While comparable to 2D cardiac MR velocity mapping, comprehensive 3D velocity acquisition could be relatively operator independent, and potentially yield information on blood flow in patients with congenital or valvular heart disease, according to research published this month in the Journal of Cardiovascular Magnetic Resonance.
Two-dimensional, uni-directionally encoded, cardiovascular MR (CMR) velocity mapping is an established technique for the quantification of blood flow in large vessels. However, it requires an operator to correctly align the planes of acquisition.
Researchers sought to compare the curves and volumes of flow derived from conventional 2D and comprehensive 3D flow acquisitions in a steady state flow model, and in vivo through planes transecting the ascending aorta and pulmonary trunk in 10 healthy volunteers.
Using a 1.5T Phillips Intera CMR system, 3D acquisitions were done with an anisotropic 3D segmented k-space phase contrast gradient echo sequence with a short EPI readout, as well as prospective ECG and diaphragm navigator gating. The 2D acquisitions used segmented k-space phase contrast with prospective ECG and diaphragm navigator gating. The researchers performed quantitative flow analyses retrospectively with dedicated software for both the in vivo and in vitro acquisitions.

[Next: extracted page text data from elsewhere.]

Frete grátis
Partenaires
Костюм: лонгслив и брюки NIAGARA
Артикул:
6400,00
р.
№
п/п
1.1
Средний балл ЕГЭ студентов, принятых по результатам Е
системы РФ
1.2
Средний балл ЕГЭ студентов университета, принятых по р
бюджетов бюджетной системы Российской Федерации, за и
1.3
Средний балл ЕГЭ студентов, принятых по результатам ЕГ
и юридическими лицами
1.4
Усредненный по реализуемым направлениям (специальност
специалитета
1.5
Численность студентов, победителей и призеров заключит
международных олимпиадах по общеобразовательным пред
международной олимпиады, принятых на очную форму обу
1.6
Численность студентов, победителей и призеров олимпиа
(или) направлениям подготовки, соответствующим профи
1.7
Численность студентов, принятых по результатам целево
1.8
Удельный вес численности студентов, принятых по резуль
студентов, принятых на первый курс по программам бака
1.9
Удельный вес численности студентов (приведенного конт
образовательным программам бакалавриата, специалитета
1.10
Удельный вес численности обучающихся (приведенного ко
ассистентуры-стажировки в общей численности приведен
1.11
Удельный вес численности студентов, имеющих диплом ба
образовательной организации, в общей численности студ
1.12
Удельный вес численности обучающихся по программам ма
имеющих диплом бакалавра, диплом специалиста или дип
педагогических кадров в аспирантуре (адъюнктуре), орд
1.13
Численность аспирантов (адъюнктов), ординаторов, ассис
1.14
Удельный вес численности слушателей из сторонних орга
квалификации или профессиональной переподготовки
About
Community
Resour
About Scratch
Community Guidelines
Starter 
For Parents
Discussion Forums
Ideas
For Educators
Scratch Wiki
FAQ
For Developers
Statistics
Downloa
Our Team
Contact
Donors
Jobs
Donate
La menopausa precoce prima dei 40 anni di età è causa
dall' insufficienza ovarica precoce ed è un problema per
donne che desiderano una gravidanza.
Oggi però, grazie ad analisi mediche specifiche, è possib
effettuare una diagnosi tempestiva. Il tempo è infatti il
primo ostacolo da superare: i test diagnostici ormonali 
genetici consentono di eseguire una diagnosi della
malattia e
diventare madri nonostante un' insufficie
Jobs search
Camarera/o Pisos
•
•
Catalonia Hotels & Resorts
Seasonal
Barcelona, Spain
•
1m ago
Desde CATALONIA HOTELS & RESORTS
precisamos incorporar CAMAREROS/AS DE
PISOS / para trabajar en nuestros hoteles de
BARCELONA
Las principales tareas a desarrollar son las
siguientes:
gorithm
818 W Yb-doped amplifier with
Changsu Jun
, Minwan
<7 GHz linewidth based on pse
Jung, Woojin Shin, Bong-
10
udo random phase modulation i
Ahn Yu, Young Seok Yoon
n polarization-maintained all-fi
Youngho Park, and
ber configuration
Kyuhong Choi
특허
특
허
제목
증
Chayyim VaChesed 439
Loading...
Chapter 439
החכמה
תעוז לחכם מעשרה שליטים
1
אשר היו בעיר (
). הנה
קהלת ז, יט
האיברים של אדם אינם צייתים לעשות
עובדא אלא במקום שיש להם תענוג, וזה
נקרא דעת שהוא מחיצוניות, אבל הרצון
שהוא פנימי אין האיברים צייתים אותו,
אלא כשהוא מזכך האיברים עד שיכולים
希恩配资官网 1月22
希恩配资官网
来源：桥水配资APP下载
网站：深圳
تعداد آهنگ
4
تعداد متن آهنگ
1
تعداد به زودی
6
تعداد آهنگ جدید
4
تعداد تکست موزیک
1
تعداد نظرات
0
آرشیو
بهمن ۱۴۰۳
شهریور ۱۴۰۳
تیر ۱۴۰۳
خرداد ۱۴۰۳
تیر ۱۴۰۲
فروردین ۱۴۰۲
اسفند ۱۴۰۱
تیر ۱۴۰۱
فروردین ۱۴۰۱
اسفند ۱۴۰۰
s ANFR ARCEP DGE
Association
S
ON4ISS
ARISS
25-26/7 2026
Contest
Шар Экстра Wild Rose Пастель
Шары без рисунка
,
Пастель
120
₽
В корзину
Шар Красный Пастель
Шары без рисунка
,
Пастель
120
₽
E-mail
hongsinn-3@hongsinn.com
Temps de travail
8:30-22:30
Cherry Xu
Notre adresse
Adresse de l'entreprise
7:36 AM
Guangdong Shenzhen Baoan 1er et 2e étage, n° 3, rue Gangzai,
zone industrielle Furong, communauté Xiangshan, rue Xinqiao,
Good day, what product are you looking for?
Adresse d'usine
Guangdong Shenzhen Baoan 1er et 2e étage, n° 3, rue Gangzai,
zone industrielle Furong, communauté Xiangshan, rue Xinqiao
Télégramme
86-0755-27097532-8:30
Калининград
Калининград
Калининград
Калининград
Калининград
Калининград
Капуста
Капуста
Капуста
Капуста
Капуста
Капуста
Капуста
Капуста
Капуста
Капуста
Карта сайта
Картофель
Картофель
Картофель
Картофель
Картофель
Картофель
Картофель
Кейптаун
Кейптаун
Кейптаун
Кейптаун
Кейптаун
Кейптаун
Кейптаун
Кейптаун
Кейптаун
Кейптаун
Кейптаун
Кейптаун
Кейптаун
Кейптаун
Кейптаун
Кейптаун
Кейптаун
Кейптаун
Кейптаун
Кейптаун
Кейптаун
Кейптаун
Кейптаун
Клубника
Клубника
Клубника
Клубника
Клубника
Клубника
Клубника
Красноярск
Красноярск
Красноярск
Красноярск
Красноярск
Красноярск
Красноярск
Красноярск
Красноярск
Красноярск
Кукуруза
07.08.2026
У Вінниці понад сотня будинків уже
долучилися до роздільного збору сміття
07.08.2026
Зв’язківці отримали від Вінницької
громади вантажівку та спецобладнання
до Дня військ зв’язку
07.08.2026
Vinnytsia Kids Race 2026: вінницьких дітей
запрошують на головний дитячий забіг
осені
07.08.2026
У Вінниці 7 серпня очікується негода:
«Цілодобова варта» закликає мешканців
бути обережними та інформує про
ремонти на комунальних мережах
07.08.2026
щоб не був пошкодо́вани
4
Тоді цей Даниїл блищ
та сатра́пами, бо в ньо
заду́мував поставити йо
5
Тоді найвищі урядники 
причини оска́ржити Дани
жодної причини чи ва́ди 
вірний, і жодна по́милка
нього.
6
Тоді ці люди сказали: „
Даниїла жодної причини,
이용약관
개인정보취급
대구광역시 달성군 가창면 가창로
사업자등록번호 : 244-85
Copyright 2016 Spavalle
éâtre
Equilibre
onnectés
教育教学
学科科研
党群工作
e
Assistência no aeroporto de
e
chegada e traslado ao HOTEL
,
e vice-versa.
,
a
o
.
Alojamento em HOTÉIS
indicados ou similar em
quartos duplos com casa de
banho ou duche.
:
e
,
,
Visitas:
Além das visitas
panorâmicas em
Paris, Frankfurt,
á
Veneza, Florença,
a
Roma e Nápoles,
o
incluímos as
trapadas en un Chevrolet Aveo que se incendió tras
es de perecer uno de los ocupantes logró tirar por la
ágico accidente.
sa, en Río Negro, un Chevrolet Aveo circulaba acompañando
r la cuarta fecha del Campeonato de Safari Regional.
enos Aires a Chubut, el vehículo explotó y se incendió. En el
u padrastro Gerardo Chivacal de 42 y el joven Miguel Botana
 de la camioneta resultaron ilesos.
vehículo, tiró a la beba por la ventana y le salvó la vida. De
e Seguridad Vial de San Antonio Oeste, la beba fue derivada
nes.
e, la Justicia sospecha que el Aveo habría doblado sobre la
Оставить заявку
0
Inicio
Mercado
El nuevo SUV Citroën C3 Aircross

"If all three directional components of velocity are measured for each voxel of a 3D volume through the phases of the cardiac cycle, blood flow through any chosen plane can potentially be calculated retrospectively. The initial acquisition is then more time consuming but relatively operator independent," the authors wrote.
Analysis of in vitro data found the 3D technique to have overestimated the continuous flow rate by approximately 5 percent across the entire applied flow range. The in vivo analysis found that the 2D and the 3D techniques yielded similar volumetric flow curves and measurements. Each in vivo 3D acquisition took about eight minutes or more.
The investigators concluded that flow measurements derived from the 3D and 2D acquisitions were comparable; however, although it was time consuming, comprehensive 3D velocity acquisition could be relatively operator independent and potentially yield information on flow through several retrospectively chosen planes, for example in patients with congenital or valvular heart disease.